Approved Research

Causal genetic inference for risk prediction and discovery

Invitae Corporation

Lay summary

By measuring the genomes of a large number of people and recording whether or not they have a disease, it is possible to identify genetic variations correlated with disease risk. Because an individual's genome is set at birth, such information would enable clinicians to identify at-risk individuals long before that disease is likely to occur. They could then prioritize testing and early interventions in the individuals that are most at risk.

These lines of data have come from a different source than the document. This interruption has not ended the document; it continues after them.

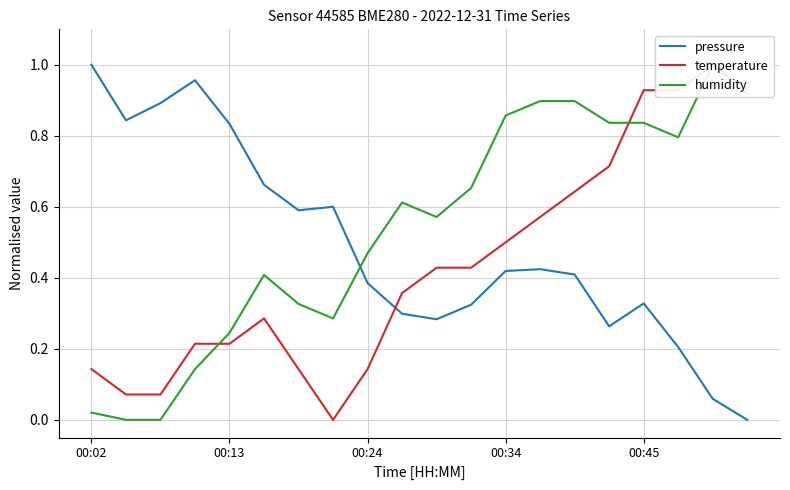

Which label corresponds to the smallest value in the chart?

19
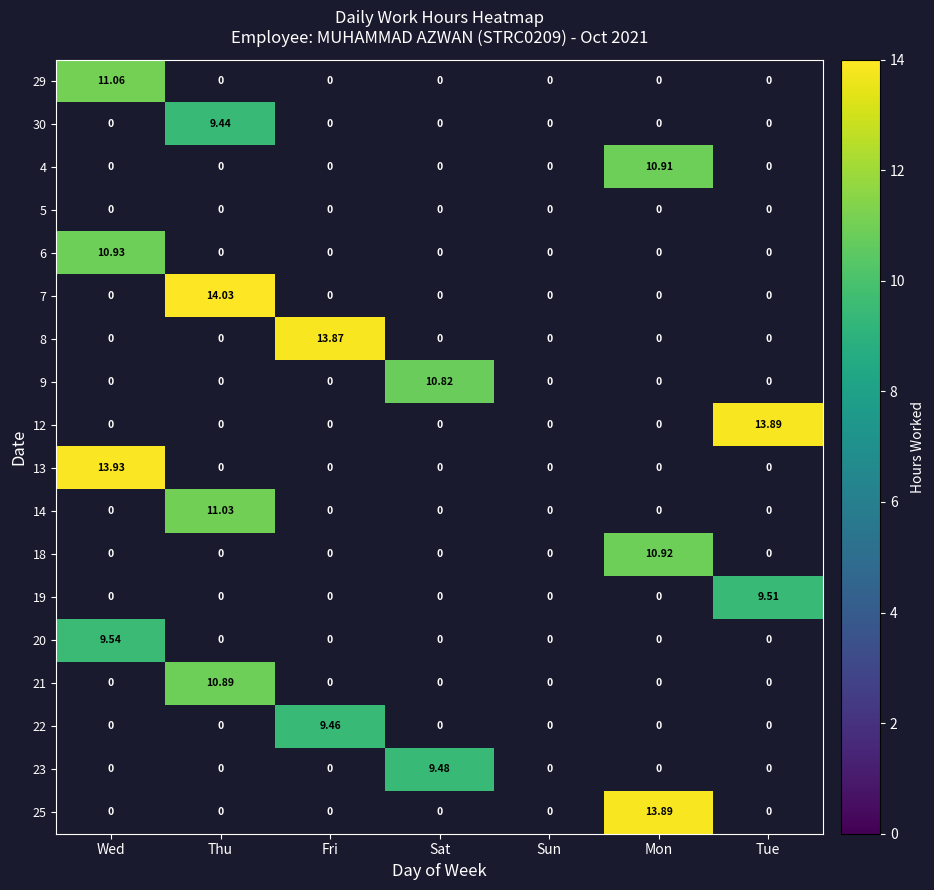

Is the value of 22 at Tue greater than the value of 20 at Mon?

No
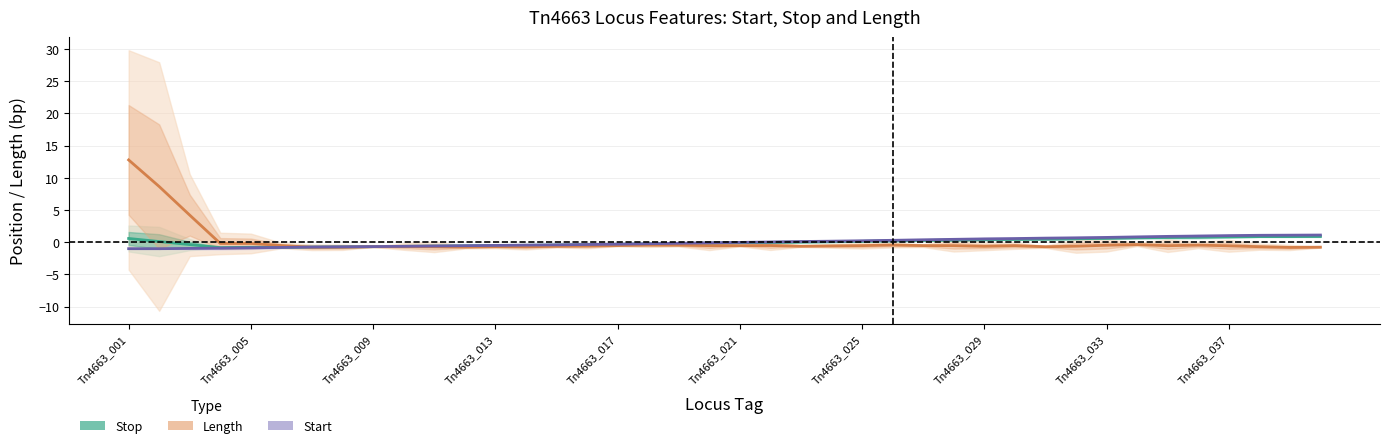

Which series has the widest spread of values?

Length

However, correlation does not imply causation. With genetic risk prediction, correlations between genetic variations and disease risk often do not apply outside of the narrow population in which they were measured. For example, if genetic associations were measured for blonde hair in a Scandinavian population, genetic variants that actually caused another prevalent trait in that population, such blue eyes, would be strongly associated with the blonde hair trait. This could hurt prediction in populations where the correlation between blonde hair and blue eyes is weaker. Empirically, genetic predictions learned from individuals of European-descent are less accurate when applied to non-Europeans.

By inferring causal relationships, we avoid the limitations of correlational analyses. Causal relationships hold across different groups of individuals, while spurious correlations do not. Here, causal inference requires a statistical model of how ancestry, environmental factors, and genetic variation interact. Building this model, connecting it to existing knowledge about human biology, and rigorously testing it are the major research aims of this project.

Inferring causal relationships is a more significant theoretical and computational challenge than measuring correlations, so our approach relies on recent breakthroughs in machine learning, statistics, and high-performance computing. Our aim is to test our system head-to-head against existing state-of-the-art genetic prediction algorithms and report whether accuracy and robustness are improved with our approach.

We expect the project to last two years. Our project will produce more accurate, robust, and equitable tools for genetic prediction of disease risk. As a basic methodological tool, it will be applicable to research in public health and biomedicine. In the clinic, it will enable doctors to stratify individuals by disease risk and prioritize screening and early interventions for complex diseases such as breast cancer, type II diabetes, and heart disease.